-- START OF Supplied text --

Built-in operators
Snorkel Flow has a series of built-in operators to perform commonly used transformations:
Featurizers
Featurizers are operators that add one or more columns, all known as features, to a DataFrame.
Text-based
-
Truncate: truncates any field to a maximum token length. By passing the truncated column a name, you can keep the original column as well.
-
Whitespace: converts all non-standard whitespace characters into whitespace. By default, the following UTF-8 non-standard space characters are used with the regular space: U+00A0, U+2000 to U+200A, U+202F, U+205F, U+3000. These can be overridden using the
to_replace
argument. -
SpaCy: applies the spaCy model to a field and produces a new target field containing the jsonified spaCy Doc object. For large datasets of strings, this takes longer to execute.
-
RegisterCustomEmbedding: lets you register an existing embedding column, which enables access to Cluster View. The RegisterCustomEmbedding featurizer has a few key required inputs:
- The Embedding Operator Type field specifies the type of embedding: EmbeddingFeaturizer for text embeddings, and the EmbeddingCandidateFeaturizer for sequence tagging embeddings.
- The Embedding Vector Field specifies which column contains the embedding vectors. Every row of data should have embeddings and should have the same dimension. For example, all rows should be a list of X floats. If not, an error is shown with remediation steps.
- The Embedding Source Field specifies which column the embeddings were computed over. Snorkel Flow requires a source field to compute certain summaries in Cluster View.
- The Embedding Source Candidate Field is optional, specifically for sequence tagging embeddings. This references the context of the sequence tagging task, while the Embedding Source Field references the spans that have been embedded.

-- END OF Supplied text --

What to do:
**A.** Reproduce the passage from the Snorkel Flow operators page word for word, starting at "- The Embedding Source Candidate" and ending at "have been embedded.".
**B.** Rewrite the paragraph of the Snorkel Flow operators page that begins "The Embedding Vector Field specifies" as a short bulleted list that keeps its main facts.
These records come from a separate source.

-- START OF Raw data --

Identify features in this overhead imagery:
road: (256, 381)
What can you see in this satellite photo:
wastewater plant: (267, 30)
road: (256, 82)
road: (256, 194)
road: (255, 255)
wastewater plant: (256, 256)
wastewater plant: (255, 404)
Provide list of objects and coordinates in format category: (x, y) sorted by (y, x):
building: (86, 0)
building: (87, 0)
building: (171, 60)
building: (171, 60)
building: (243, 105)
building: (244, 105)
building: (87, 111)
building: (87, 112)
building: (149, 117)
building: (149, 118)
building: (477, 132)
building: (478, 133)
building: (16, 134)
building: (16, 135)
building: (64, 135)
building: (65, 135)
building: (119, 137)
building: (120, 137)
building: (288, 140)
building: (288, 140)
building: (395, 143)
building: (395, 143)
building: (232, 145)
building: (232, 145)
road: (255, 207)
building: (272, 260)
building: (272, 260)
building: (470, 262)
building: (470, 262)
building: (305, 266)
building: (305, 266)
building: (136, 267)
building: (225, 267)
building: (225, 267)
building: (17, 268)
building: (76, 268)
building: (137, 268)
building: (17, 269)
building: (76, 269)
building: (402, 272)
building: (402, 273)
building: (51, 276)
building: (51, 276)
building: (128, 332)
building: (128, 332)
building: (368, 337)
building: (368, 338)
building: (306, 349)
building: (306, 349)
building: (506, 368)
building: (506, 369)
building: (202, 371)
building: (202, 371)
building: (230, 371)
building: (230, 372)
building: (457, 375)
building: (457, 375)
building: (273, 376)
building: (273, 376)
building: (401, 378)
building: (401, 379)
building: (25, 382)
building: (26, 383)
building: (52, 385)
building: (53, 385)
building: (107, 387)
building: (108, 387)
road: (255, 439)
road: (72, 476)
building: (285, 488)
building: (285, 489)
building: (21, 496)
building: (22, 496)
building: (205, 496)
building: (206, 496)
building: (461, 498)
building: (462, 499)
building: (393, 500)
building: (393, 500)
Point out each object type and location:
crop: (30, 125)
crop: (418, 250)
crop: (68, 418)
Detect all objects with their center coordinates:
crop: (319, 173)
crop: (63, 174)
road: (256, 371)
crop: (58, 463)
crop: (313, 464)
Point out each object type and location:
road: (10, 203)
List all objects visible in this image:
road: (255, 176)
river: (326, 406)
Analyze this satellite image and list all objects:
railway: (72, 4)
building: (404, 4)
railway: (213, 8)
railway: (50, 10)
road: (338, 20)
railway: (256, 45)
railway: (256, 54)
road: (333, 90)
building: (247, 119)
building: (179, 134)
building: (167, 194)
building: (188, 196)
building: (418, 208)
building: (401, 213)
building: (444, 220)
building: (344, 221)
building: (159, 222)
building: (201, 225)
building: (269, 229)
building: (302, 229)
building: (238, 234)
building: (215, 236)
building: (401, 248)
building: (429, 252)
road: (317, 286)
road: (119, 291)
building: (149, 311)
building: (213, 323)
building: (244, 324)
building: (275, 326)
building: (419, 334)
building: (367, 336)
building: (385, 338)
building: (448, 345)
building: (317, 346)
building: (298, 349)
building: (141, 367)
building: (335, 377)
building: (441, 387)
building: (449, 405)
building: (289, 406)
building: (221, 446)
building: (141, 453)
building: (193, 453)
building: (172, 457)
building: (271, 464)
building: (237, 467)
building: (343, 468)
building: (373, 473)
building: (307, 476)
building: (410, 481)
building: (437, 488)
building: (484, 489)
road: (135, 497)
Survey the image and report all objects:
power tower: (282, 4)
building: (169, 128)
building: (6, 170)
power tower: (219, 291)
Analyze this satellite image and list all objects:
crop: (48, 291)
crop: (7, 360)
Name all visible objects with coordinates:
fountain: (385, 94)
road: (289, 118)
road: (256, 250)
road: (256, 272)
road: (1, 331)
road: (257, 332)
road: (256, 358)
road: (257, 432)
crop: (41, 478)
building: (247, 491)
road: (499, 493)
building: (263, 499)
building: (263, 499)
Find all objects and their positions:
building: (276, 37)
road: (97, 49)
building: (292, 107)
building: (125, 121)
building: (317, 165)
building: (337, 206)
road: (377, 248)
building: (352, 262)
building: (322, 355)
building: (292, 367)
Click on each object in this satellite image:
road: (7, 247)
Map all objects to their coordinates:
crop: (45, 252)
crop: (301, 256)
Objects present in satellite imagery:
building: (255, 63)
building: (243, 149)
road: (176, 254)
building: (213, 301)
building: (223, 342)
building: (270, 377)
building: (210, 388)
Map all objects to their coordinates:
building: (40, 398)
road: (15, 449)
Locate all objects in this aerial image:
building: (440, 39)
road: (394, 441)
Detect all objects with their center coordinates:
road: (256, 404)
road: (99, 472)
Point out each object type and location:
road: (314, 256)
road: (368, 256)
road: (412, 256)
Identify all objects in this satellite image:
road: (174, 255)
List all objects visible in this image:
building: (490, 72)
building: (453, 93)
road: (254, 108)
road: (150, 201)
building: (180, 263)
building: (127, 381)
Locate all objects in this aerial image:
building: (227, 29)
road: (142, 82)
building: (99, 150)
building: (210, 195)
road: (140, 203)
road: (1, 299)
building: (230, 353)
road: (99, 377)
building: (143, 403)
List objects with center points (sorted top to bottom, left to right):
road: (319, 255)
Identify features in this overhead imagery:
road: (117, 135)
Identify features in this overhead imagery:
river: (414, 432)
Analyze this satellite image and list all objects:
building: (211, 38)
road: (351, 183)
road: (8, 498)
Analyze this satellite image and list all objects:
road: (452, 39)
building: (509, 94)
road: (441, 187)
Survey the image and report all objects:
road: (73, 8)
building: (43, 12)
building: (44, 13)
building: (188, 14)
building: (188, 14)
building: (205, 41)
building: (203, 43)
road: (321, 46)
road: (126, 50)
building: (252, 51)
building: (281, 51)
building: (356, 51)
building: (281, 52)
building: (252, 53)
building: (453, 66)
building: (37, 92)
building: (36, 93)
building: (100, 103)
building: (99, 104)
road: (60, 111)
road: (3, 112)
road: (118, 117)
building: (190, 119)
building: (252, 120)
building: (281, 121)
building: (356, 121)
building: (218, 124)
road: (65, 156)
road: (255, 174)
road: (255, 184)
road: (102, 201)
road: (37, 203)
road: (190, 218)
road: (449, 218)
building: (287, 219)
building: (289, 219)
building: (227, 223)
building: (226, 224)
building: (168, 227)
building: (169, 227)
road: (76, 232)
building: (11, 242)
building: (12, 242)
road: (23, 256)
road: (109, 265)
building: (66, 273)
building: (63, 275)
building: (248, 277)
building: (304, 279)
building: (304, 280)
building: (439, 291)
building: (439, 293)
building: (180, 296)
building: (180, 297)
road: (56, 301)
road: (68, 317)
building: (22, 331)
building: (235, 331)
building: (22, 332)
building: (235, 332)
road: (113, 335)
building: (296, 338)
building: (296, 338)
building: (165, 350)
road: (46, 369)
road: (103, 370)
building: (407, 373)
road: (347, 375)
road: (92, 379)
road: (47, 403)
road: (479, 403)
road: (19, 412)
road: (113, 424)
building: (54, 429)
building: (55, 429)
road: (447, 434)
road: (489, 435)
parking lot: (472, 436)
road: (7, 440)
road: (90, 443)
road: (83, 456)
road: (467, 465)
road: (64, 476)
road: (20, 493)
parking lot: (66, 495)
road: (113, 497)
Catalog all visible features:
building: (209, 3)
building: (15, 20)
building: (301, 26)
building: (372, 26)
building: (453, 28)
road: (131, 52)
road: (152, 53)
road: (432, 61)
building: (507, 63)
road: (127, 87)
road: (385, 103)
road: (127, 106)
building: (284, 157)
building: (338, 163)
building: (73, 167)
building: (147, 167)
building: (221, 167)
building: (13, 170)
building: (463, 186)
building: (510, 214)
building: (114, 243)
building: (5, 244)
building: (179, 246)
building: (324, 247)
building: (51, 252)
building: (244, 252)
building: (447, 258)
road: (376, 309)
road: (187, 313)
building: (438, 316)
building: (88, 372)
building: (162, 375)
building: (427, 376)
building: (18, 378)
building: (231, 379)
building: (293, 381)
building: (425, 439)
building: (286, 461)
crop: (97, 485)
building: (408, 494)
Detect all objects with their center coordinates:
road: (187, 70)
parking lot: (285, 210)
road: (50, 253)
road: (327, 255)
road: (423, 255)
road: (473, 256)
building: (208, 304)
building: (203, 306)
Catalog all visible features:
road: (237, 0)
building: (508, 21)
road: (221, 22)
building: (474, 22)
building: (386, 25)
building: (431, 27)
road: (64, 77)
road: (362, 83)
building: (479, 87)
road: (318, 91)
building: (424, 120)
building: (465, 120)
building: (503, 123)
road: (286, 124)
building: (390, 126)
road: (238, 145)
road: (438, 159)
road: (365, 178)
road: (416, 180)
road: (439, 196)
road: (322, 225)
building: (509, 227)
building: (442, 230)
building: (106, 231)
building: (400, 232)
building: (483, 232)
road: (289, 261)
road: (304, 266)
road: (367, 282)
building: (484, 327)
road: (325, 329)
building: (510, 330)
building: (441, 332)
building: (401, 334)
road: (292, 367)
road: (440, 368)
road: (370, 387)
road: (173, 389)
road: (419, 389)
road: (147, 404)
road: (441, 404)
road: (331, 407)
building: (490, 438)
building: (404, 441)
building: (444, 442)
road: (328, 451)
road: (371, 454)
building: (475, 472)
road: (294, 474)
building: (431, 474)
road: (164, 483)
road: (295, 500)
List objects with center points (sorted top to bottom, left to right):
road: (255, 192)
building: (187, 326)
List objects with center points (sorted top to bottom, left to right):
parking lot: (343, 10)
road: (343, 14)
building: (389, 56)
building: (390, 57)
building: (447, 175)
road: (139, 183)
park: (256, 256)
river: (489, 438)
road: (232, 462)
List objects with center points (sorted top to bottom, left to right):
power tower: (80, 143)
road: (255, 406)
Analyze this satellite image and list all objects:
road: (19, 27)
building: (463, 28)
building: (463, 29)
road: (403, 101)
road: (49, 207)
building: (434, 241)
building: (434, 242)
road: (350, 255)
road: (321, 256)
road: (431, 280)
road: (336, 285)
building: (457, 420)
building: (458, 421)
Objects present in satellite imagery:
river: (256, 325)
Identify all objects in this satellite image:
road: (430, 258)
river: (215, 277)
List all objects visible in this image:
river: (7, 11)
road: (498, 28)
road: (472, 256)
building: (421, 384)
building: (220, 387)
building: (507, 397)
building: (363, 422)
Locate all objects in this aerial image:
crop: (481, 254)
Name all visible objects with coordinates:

-- END OF Raw data --

Results by task:
**A.**
- The Embedding Source Candidate Field is optional, specifically for sequence tagging embeddings. This references the context of the sequence tagging task, while the Embedding Source Field references the spans that have been embedded.

**B.**
- Indicates which column holds the embedding vectors.
- Every row must have embeddings of the same dimension, such as a list of X floats.
- If that is not the case, an error appears with remediation steps.